*** Opening DATA FOR THIS TASK ***

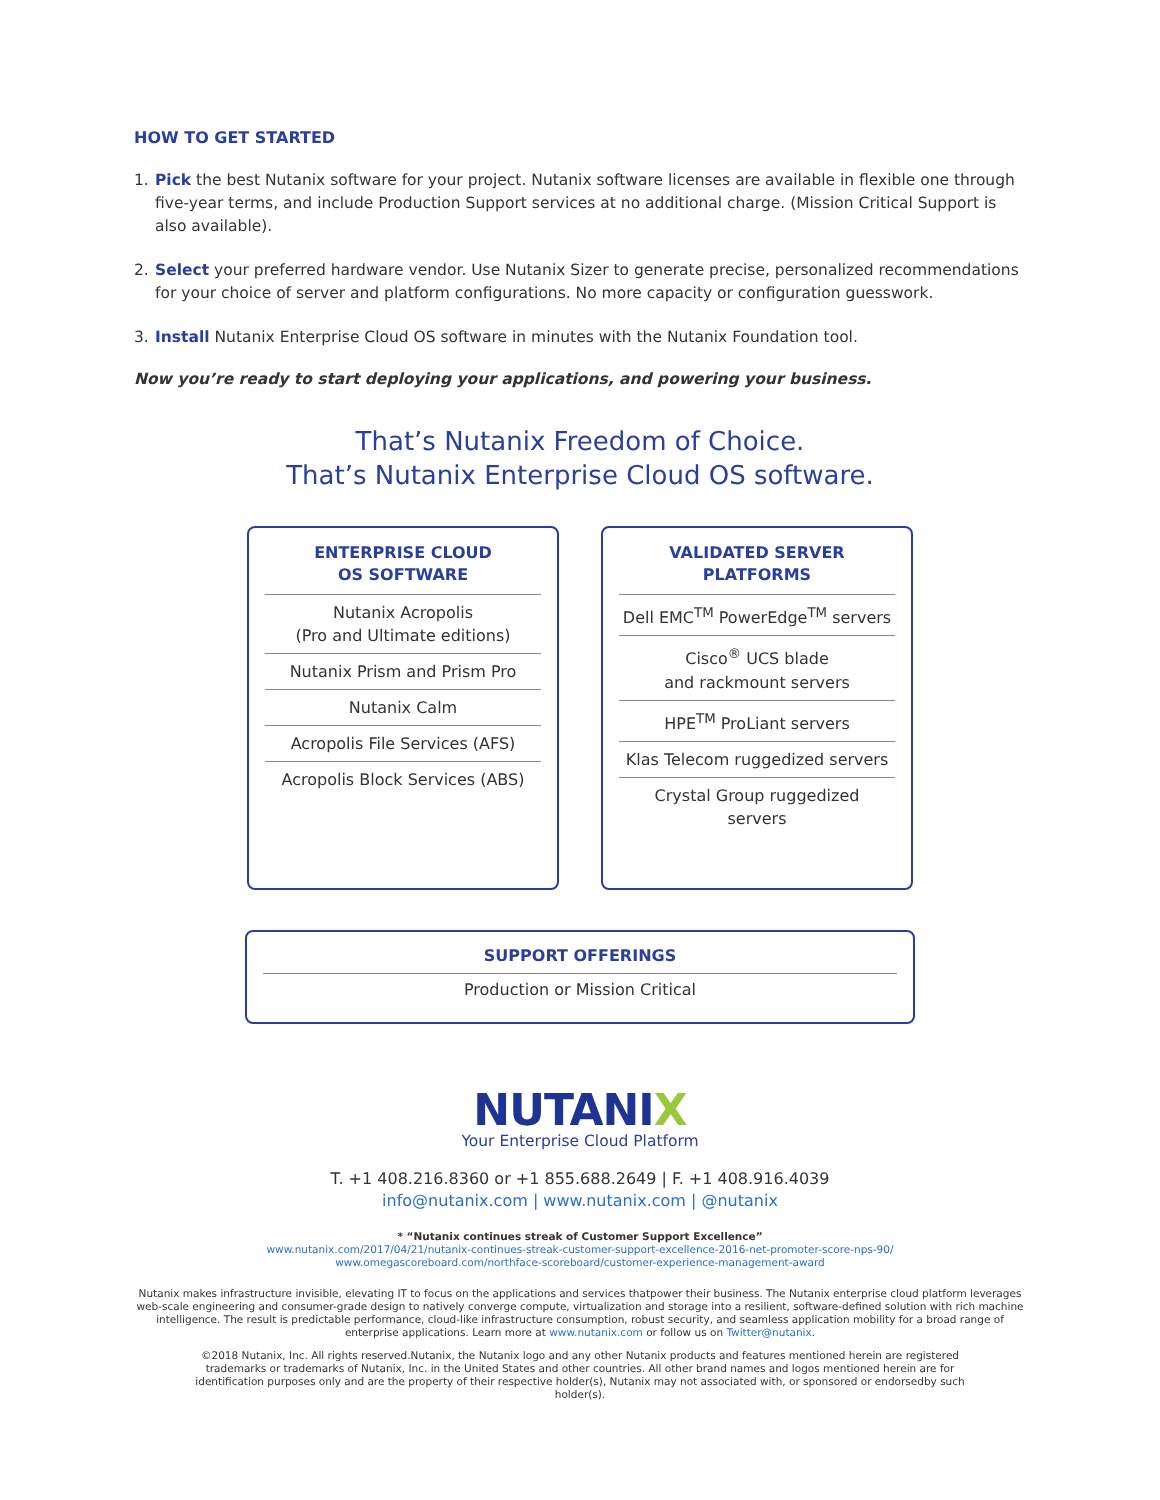HOW TO GET STARTED
1. Pick the best Nutanix software for your project. Nutanix software licenses are available in flexible one through five-year terms, and include Production Support services at no additional charge. (Mission Critical Support is also available).
2. Select your preferred hardware vendor. Use Nutanix Sizer to generate precise, personalized recommendations for your choice of server and platform configurations. No more capacity or configuration guesswork.
3. Install Nutanix Enterprise Cloud OS software in minutes with the Nutanix Foundation tool.
Now you’re ready to start deploying your applications, and powering your business.
That’s Nutanix Freedom of Choice.
That’s Nutanix Enterprise Cloud OS software.
ENTERPRISE CLOUD
OS SOFTWARE
Nutanix Acropolis
(Pro and Ultimate editions)
Nutanix Prism and Prism Pro
Nutanix Calm
Acropolis File Services (AFS)
Acropolis Block Services (ABS)
VALIDATED SERVER
PLATFORMS
Dell EMC<sup>TM</sup> PowerEdge<sup>TM</sup> servers
Cisco<sup>®</sup> UCS blade
and rackmount servers
HPE<sup>TM</sup> ProLiant servers
Klas Telecom ruggedized servers
Crystal Group ruggedized
servers
SUPPORT OFFERINGS
Production or Mission Critical
NUTANIX
Your Enterprise Cloud Platform
T. +1 408.216.8360 or +1 855.688.2649 | F. +1 408.916.4039
info@nutanix.com | www.nutanix.com | @nutanix
* “Nutanix continues streak of Customer Support Excellence”
www.nutanix.com/2017/04/21/nutanix-continues-streak-customer-support-excellence-2016-net-promoter-score-nps-90/
www.omegascoreboard.com/northface-scoreboard/customer-experience-management-award
Nutanix makes infrastructure invisible, elevating IT to focus on the applications and services thatpower their business. The Nutanix enterprise cloud platform leverages web-scale engineering and consumer-grade design to natively converge compute, virtualization and storage into a resilient, software-defined solution with rich machine intelligence. The result is predictable performance, cloud-like infrastructure consumption, robust security, and seamless application mobility for a broad range of enterprise applications. Learn more at www.nutanix.com or follow us on Twitter@nutanix.
©2018 Nutanix, Inc. All rights reserved.Nutanix, the Nutanix logo and any other Nutanix products and features mentioned herein are registered trademarks or trademarks of Nutanix, Inc. in the United States and other countries. All other brand names and logos mentioned herein are for identification purposes only and are the property of their respective holder(s), Nutanix may not associated with, or sponsored or endorsedby such holder(s).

*** Closing DATA FOR THIS TASK ***

* THE PROBLEM: What is needed is an exact copy of the data, with the pictures removed.

* EXERCISE RESULT:
HOW TO GET STARTED
1. Pick the best Nutanix software for your project. Nutanix software licenses are available in flexible one through five-year terms, and include Production Support services at no additional charge. (Mission Critical Support is also available).
2. Select your preferred hardware vendor. Use Nutanix Sizer to generate precise, personalized recommendations for your choice of server and platform configurations. No more capacity or configuration guesswork.
3. Install Nutanix Enterprise Cloud OS software in minutes with the Nutanix Foundation tool.
Now you’re ready to start deploying your applications, and powering your business.
That’s Nutanix Freedom of Choice.
That’s Nutanix Enterprise Cloud OS software.
ENTERPRISE CLOUD
OS SOFTWARE
Nutanix Acropolis
(Pro and Ultimate editions)
Nutanix Prism and Prism Pro
Nutanix Calm
Acropolis File Services (AFS)
Acropolis Block Services (ABS)
VALIDATED SERVER
PLATFORMS
Dell EMC<sup>TM</sup> PowerEdge<sup>TM</sup> servers
Cisco<sup>®</sup> UCS blade
and rackmount servers
HPE<sup>TM</sup> ProLiant servers
Klas Telecom ruggedized servers
Crystal Group ruggedized
servers
SUPPORT OFFERINGS
Production or Mission Critical
NUTANIX
Your Enterprise Cloud Platform
T. +1 408.216.8360 or +1 855.688.2649 | F. +1 408.916.4039
info@nutanix.com | www.nutanix.com | @nutanix
* “Nutanix continues streak of Customer Support Excellence”
www.nutanix.com/2017/04/21/nutanix-continues-streak-customer-support-excellence-2016-net-promoter-score-nps-90/
www.omegascoreboard.com/northface-scoreboard/customer-experience-management-award
Nutanix makes infrastructure invisible, elevating IT to focus on the applications and services thatpower their business. The Nutanix enterprise cloud platform leverages web-scale engineering and consumer-grade design to natively converge compute, virtualization and storage into a resilient, software-defined solution with rich machine intelligence. The result is predictable performance, cloud-like infrastructure consumption, robust security, and seamless application mobility for a broad range of enterprise applications. Learn more at www.nutanix.com or follow us on Twitter@nutanix.
©2018 Nutanix, Inc. All rights reserved.Nutanix, the Nutanix logo and any other Nutanix products and features mentioned herein are registered trademarks or trademarks of Nutanix, Inc. in the United States and other countries. All other brand names and logos mentioned herein are for identification purposes only and are the property of their respective holder(s), Nutanix may not associated with, or sponsored or endorsedby such holder(s).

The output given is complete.